**Travail demandé**
- a) Relevez tous les personnages de fiction nommés dans l'extrait fourni.
- b) Rédigez la suite de l'extrait consacré à Aurélien et aux antihéros d'Aragon, en reprenant après sa dernière phrase.

Les groupes stationnaient, cependant. Pour en finir, des agents de police en bourgeois saisissaient les plus mutins et les emmenaient au poste, brutalement. Frédéric, malgré son indignation, resta muet ; on aurait pu le prendre avec les autres et il aurait manqué Mme Arnoux.  31 »’

Citons encore un personnage aragonien, Pierre Mercadier, sorte comme Aurélien d’antihéros, qui observe la même distance dédaigneuse vis-à-vis de tout engagement, qu’il soit personnel ou politique. Dans L’esthétique d’Aragon, Nathalie Piégay-Gros précise à cet égard que ‘« (…)le destin des personnages, dans chacun des romans du Monde réel, est étroitement lié à l’histoire, qu’il s’agisse pour lui de s’intégrer à un groupe social (Victor dans Les Cloches de Bâle, Armand dans Les beaux quartiers) ou au contraire de montrer la déliaison d’un individu et de l’histoire. (Aurélien, Pierre Mercadier dans Les Voyageurs de l’impériale.) »’ 32

Toutefois, on serait tenté de situer la réaction d’Aurélien sur un plan particulier : son inclination à la futilité pourrait constituer un refuge, contre les souvenirs, contre lui-même et ses propres hantises tandis qu’il s’agirait plus nettement d’indifférence à autrui et de désengagement chez Frédéric Moreau et surtout chez Pierre Mercadier dont Aragon a voulu faire le symbole même du désengagement politique et social. Peut-être entre-il dans le refus d’Aurélien de s’impliquer dans l’Histoire, une part de refus calculé qui n’apparaît pas chez les deux autres.

**Données enregistrées**
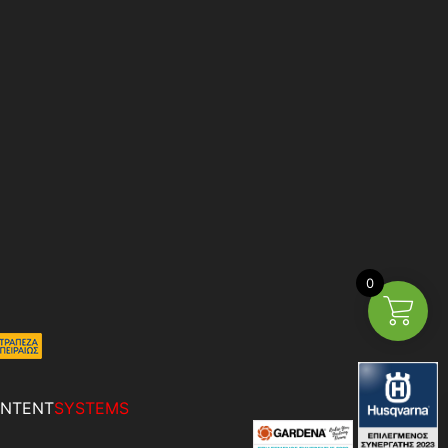
0
NTENT
SYSTEMS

**Réponses numérotées**
- a) Frédéric Moreau, Mme Arnoux, Pierre Mercadier, Aurélien, Victor, Armand

- b)
Ainsi en refusant pareillement d’agir, Aurélien accentue la distance qu’il ressent entre lui et les autres.

On peut toutefois observer que par deux fois, il goûte à ce sentiment dont parle Remarque, ce ‘« (…)ferme sentiment de solidarité pratique(…)lequel, au front, donna naissance ensuite à ce que la guerre produisit de meilleur : la camaraderie. »’ 33 La première fois a lieu au restaurant des Mariniers, la seconde, lors du repas réunissant son ancien régiment. Dans ces deux scènes, Aurélien n’est plus un bourgeois nanti, il n’est qu’un rescapé de l’enfer du front, l’égal de ceux qui l’entourent :

‘ _ « Aurélien (…)rêvait, sombre. Bérénice regardait les trois hommes. Quel lien mystérieux ce passé faisait entre des êtres aussi dissemblables ! Mais y avait-il un lien vraiment entre Aurélien et l’agent des mœurs Lemoutard ?
(…)Maintenant Aurélien était pris à la conversation, en proie à ces fantômes…Leur destin sinistre et banal l’atteignait, il se sentait plus pauvre et plus dépaysé de tout ce qui leur était survenu de minable, de sans joie… » (A, p. 295-296 )

_«(…)cette idiotie-là, voyez-vous, Doc, c’est tout de même la guerre, notre guerre… » (A, p. 435 )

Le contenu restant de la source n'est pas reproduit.